Près de 54 000 élèves de la province étudient dans des écoles en immersion française. À la différence des étudiants du Conseil scolaire francophone de la Colombie-Britannique (CSF), il ne s’agit pas d’élèves francophones qui désirent suivre un enseignement dans leur langue maternelle, mais plutôt d’élèves non francophones dont la première langue est le plus souvent l’anglais et qui apprennent le français au cours d’une scolarité durant laquelle les élèves sont placés dans un environnement largement consacré à l’enseignement de la langue de Molière.

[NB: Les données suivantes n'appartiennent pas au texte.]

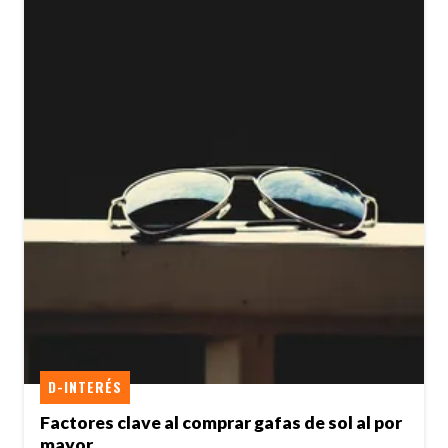
D-INTERÉS
Factores clave al comprar gafas de sol al por
mayor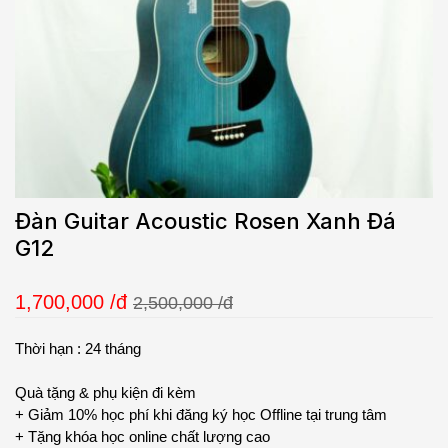
Đàn Guitar Acoustic Rosen Xanh Đá
G12
1,700,000
/đ
2,500,000 /đ
Thời hạn : 24 tháng
Quà tặng & phụ kiện đi kèm
+ Giảm 10% học phí khi đăng ký học Offline tại trung tâm
+ Tặng khóa học online chất lượng cao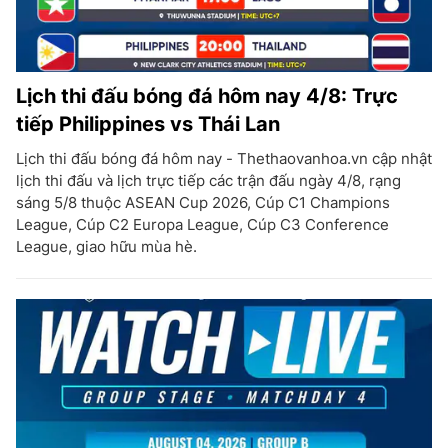
Lịch thi đấu bóng đá hôm nay 4/8: Trực
tiếp Philippines vs Thái Lan
Lịch thi đấu bóng đá hôm nay - Thethaovanhoa.vn cập nhật
lịch thi đấu và lịch trực tiếp các trận đấu ngày 4/8, rạng
sáng 5/8 thuộc ASEAN Cup 2026, Cúp C1 Champions
League, Cúp C2 Europa League, Cúp C3 Conference
League, giao hữu mùa hè.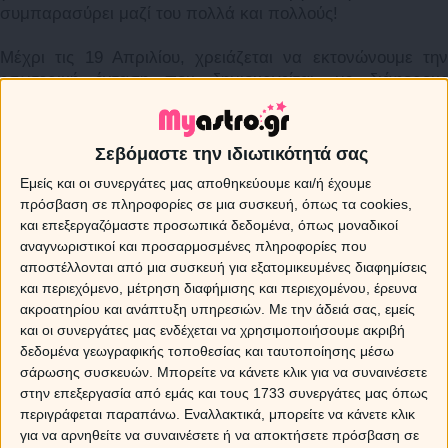
συμπαρασύρει μαζί του πολλά και πολλούς!
Μέχρι τις 19 Απριλίου, χρειάζεται να εκτονώνουμε την
εσωτερική ένταση που δημιουργείται, με διάφορους
τρόπους γιατί είναι πολύ πιθανό να γίνεται η αιτία
εντάσεων κα προστριβών.
Σεβόμαστε την ιδιωτικότητά σας
Ωστόσο η ατμόσφαιρα αρχίζει και φαίνεται περισσότερο
Εμείς και οι συνεργάτες μας αποθηκεύουμε και/ή έχουμε
ξεκάθαρη, περισσότερο υγιής ως προς τον τρόπο
πρόσβαση σε πληροφορίες σε μια συσκευή, όπως τα cookies,
ενέργειας και αντίδρασης, αλλά εξ’αιτίας και του
και επεξεργαζόμαστε προσωπικά δεδομένα, όπως μοναδικοί
γεγονότος ότι περνούν και οι υπόλοιποι πλανήτες στην
αναγνωριστικοί και προσαρμοσμένες πληροφορίες που
ίδια ζωδιακή θέση σταδιακά κι έτσι γίνεται η …πλήρης
αποστέλλονται από μια συσκευή για εξατομικευμένες διαφημίσεις
εξυγίανση του κλίματος που επικρατεί τώρα.
και περιεχόμενο, μέτρηση διαφήμισης και περιεχομένου, έρευνα
ακροατηρίου και ανάπτυξη υπηρεσιών.
Με την άδειά σας, εμείς
Ζώδια και προβλέψεις με Άρη στον Κριό.
και οι συνεργάτες μας ενδέχεται να χρησιμοποιήσουμε ακριβή
δεδομένα γεωγραφικής τοποθεσίας και ταυτοποίησης μέσω
σάρωσης συσκευών. Μπορείτε να κάνετε κλικ για να συναινέσετε
Sponsored Links
στην επεξεργασία από εμάς και τους 1733 συνεργάτες μας όπως
περιγράφεται παραπάνω. Εναλλακτικά, μπορείτε να κάνετε κλικ
για να αρνηθείτε να συναινέσετε ή να αποκτήσετε πρόσβαση σε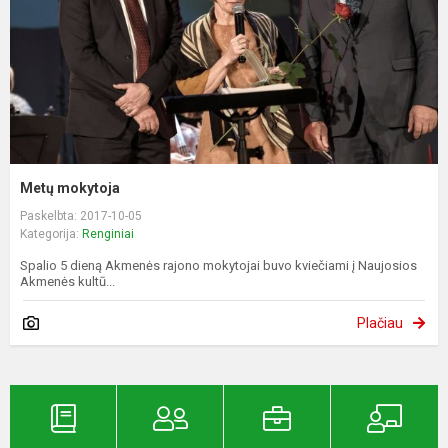
Metų mokytoja
Paskelbta: 2017-10-05
Kategorija:
Renginiai
Spalio 5 dieną Akmenės rajono mokytojai buvo kviečiami į Naujosios
Akmenės kultū...
Plačiau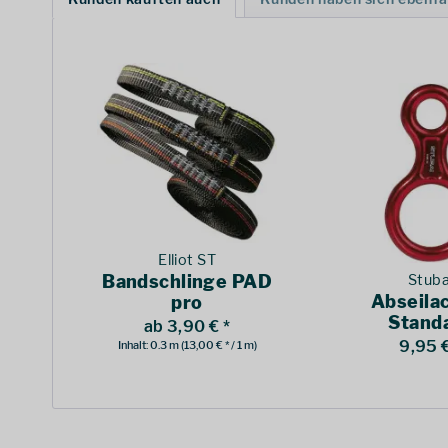
Elliot ST
Bandschlinge PAD
Stuba
Abseila
pro
Stand
ab 3,90 € *
9,95 €
Inhalt:
0.3 m
(13,00 € * / 1 m)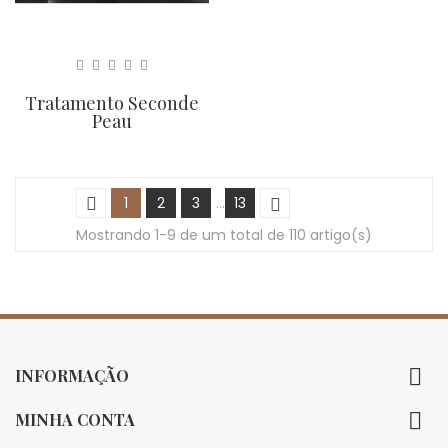
Tratamento Seconde
Peau
1
2
3
…
13
Mostrando 1-9 de um total de 110 artigo(s)

INFORMAÇÃO

MINHA CONTA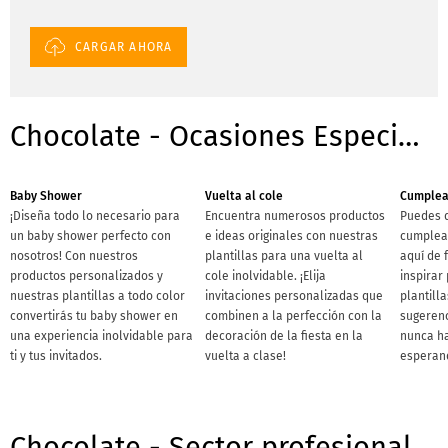
CARGAR AHORA
Chocolate - Ocasiones Especiales
Baby Shower
Vuelta al cole
Cumplea
¡Diseña todo lo necesario para
Encuentra numerosos productos
Puedes d
un baby shower perfecto con
e ideas originales con nuestras
cumplea
nosotros! Con nuestros
plantillas para una vuelta al
aquí de 
productos personalizados y
cole inolvidable. ¡Elija
inspirar
nuestras plantillas a todo color
invitaciones personalizadas que
plantill
convertirás tu baby shower en
combinen a la perfección con la
sugerenc
una experiencia inolvidable para
decoración de la fiesta en la
nunca ha
ti y tus invitados.
vuelta a clase!
esperan
Chocolate - Sector profesional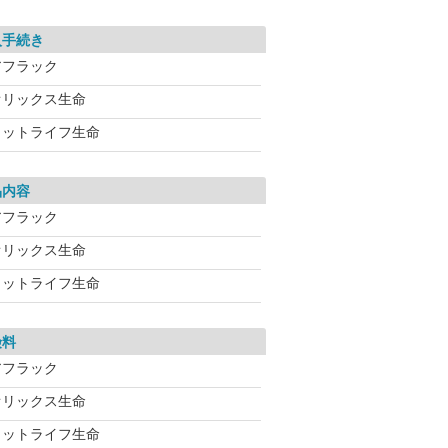
入手続き
アフラック
オリックス生命
メットライフ生命
品内容
アフラック
オリックス生命
メットライフ生命
険料
アフラック
オリックス生命
メットライフ生命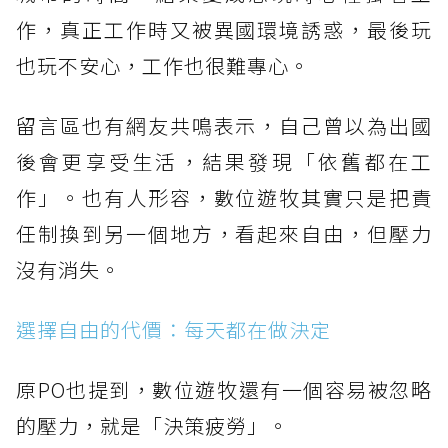
作，真正工作時又被異國環境誘惑，最後玩
也玩不安心，工作也很難專心。
留言區也有網友共鳴表示，自己曾以為出國
後會更享受生活，結果發現「依舊都在工
作」。也有人形容，數位遊牧其實只是把責
任制換到另一個地方，看起來自由，但壓力
沒有消失。
選擇自由的代價：每天都在做決定
原PO也提到，數位遊牧還有一個容易被忽略
的壓力，就是「決策疲勞」。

Ce programme d’études bilingue est extrêmement populaire à l’échelle de la province (y trouver une place relève souvent du miracle tant la filière est saturée de demandes, aucune des onze écoles contactées n’avait de place pour inscrire de nouveaux élèves). Par contre, crise sanitaire oblige, les principes qui président à son existence ont été durement mis à mal par les mesures de distanciation sociale instaurées depuis la pandémie.
Virginie Martin, enseignante en immersion française à l’École secondaire Hugh McRoberts à Richmond, explique que la structure même de l’école a été très affectée lorsqu’il a fallu gérer les mesures obligatoires, tout en continuant à assurer l’enseignement tel que requis avant la crise sanitaire. D’avril à juin 2020, les cours ont été donnés en ligne: « Il a fallu, de façon assez précipitée, adapter nos cours en ligne (…) Les cours de langue ont bien sûr été très affectés, car (…) la spontanéité de discussion n’était pas possible en classe entière. »
Une organisation chamboulée
À partir de la rentrée de septembre 2020, les cours ont repris en présentiel dans la plupart des écoles, mais avec un système de quarts, de façon à éviter que les classes ne soient trop pleines. Cela signifie qu’une partie des élèves assistent aux cours en classe, pendant que les autres suivent un enseignement à distance. Résultat, la moitié des élèves plus âgés suivent les cours sur place, quand l’autre moitié étudie à distance, et alterne à intervalles réguliers. Cependant, la question de compatibilité entre immersion et enseignement à distance se pose.
Pour Mme Martin, « l’immersion est tout à fait possible à distance comme nous l’avons fait d’avril à juin dernier (…) J’ai fait une formation générale sur l’enseignement en ligne durant l’été (non spécifique à l’immersion) et je pense que si cette année avait été à distance, mes cours auraient été plus efficaces et agréables. Ce qui a manqué l’année dernière était la pratique de l’oral principalement et des discussions spontanées ».
Cependant, l’immersion a été profondément affectée par la crise, tant les élèves que les professeurs et, bien entendu, les parents. « Je n’ose pas imaginer à quel point cela aurait été compliqué à gérer avec ma femme s’il avait fallu que l’un d’entre nous reste à la maison si notre enfant avait été plus jeune », explique Michael Dylon, dont le fils est en dernière année d’immersion français à l’école secondaire de Kitsilano. Cela a pourtant été le quotidien de milliers de familles avec de vrais impacts sur les élèves, mais aussi sur le plan financier. Comme d’habitude, ce sont les plus fragiles qui sont les plus affectés. « Certains élèves s’épanouissent dans ce système alors que ceux qui auraient besoin de plus de soutien sont plus en difficulté qu’ils ne l’auraient été dans le système précédent », explique encore Virginie Martin.
S’adapter en lien avec les élèves
Parmi les difficultés auxquelles font face les professeurs, Ann Cheng, une collègue de Virginie Martin dans le même établissement, explique: « Les soucis autour de l’hygiène et de la désinfection ont beaucoup changé ma planification pédagogique. J’hésite à présenter des activités qui exigent la circulation et l’échange de papier, d’objets etc. en sachant que cela prendrait du temps pour les nettoyer et, par conséquent, nous perdrions du temps précieux pour d’autres expériences d’apprentissage. Sur une note positive, j’ai pu expérimenter davantage avec la technologie. Durant une journée de formation professionnelle, j’ai découvert un logiciel de présentation virtuelle qui a servi de moyen amusant de faire des sondages auprès des élèves. Les élèves peuvent répondre à une question sur leurs portables et les résultats collectifs apparaissent en direct sur mon écran de projection. Bien sûr, cela exige que tout le monde ait accès à un appareil électronique et à Internet, ce qui n’est pas toujours le cas dans les écoles.» L’impact sur le niveau de français des élèves est également important. «Au lieu d’avoir une classe de français sur toute l’année, ils ont leur classe de français sur dix semaines. Cela implique un contact réduit avec la langue qui nécessite de la pratique régulière pour maintenir un certain niveau », continue Mme Martin, « les enseignants doivent faire preuve d’une grande adaptabilité et inventivité » et plus encore lorsque c’est le cadre tout entier qui est ébranlé par la pandémie.